Worked example: Identifying an element from successive ionization energies | Khan Academy

We are told that the first five ionization energies for a third period element are shown below. What is the identity of the element? So pause this video and see if you can figure it out on your own, and it'll probably be handy to have a periodic table of elements.

So before I even look at a periodic table of elements, let's make sure we understand what this table is telling us. This is telling us that if we start with a neutral atom of this mystery element, it would take 578 kilojoules per mole to remove that first electron to turn that atom into an ion with a plus one positive charge.

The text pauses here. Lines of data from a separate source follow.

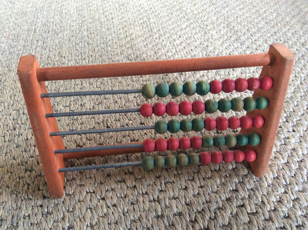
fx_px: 284
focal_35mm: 32
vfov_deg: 44.1
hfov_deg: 56.9
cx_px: 154
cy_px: 115
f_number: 2.4
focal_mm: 3.3
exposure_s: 1/17
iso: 320
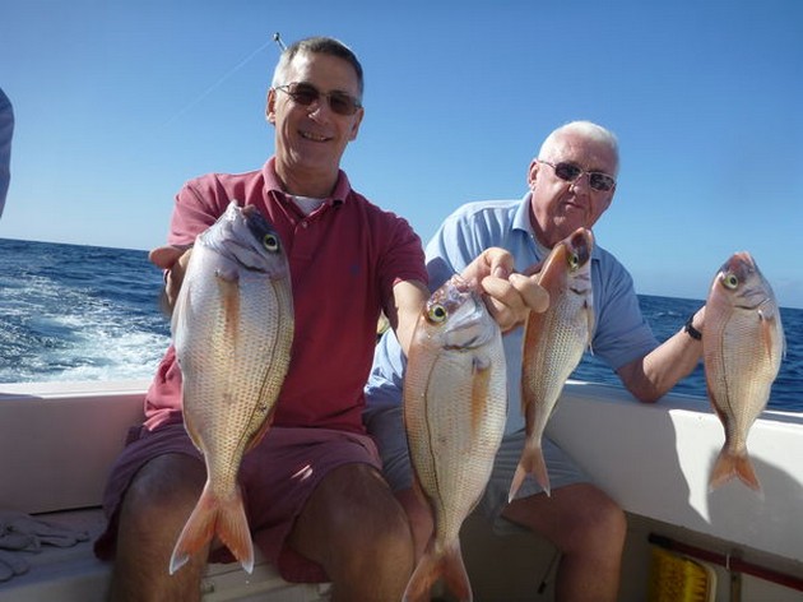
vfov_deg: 49.7
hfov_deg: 63.5
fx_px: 649
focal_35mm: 28
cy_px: 301
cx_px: 402
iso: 100
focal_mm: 4.9
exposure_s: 1/1000
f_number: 3.3
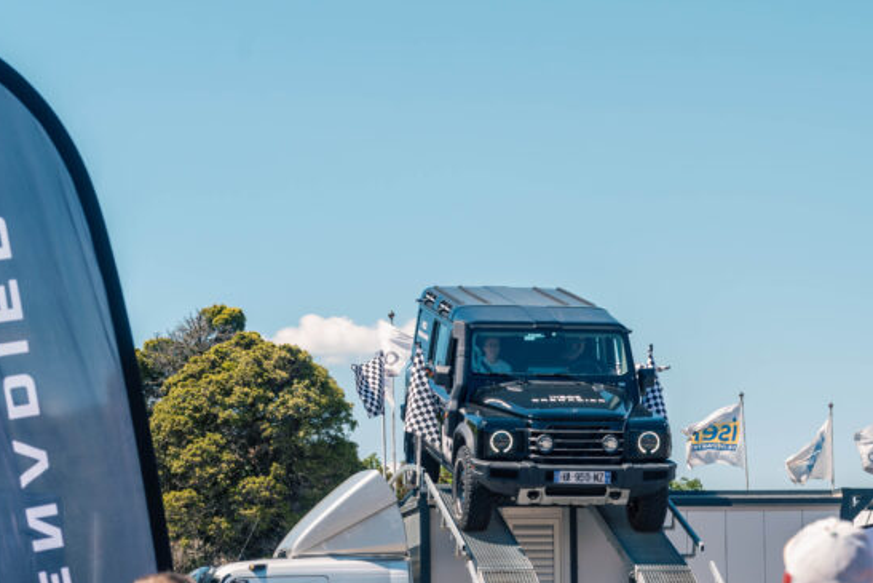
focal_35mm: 131
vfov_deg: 10.4
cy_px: 493
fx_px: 3177
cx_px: 656
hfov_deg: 15.6
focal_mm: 70
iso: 200
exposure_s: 1/250
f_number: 8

Then it would take another 1817 kilojoules per mole to remove a second electron, so to make that ion even more positive. After that, it would take another 2745 kilojoules per mole to remove the third electron. Then, to remove the fourth electron, it takes a way larger amount of energy. It takes 11,000 kilojoules per mole, and then the fifth electron takes even more: 14,842 kilojoules per mole.

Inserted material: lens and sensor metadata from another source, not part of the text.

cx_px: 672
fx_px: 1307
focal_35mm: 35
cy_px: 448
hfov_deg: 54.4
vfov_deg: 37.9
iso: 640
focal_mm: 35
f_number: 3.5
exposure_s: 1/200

For the first, second, and third, you do have an increase in ionization energy, but when you go to the fourth, the energy required to remove those is way higher. So to me, these look like you're removing valence electrons, and these look like you're removing core electrons.

One way to think about it is let's look at our periodic table of elements and look for a third period element that has three valence electrons. So we have our periodic table of elements. We want a third period element, so it's going to be in this third row. Which of these has three valence electrons?

Well, sodium has one valence electron, magnesium has two valence electrons, aluminum has three valence electrons. So one way to think about it is that first electron: it's a reasonable ionization energy. Then the second one, a little higher; then the third, a little bit higher than after that. But then the fourth, you're starting to go into the core. You're going to have to take an electron out of that full second energy shell, which takes a lot of energy.

So this is pretty clearly aluminum that is being described.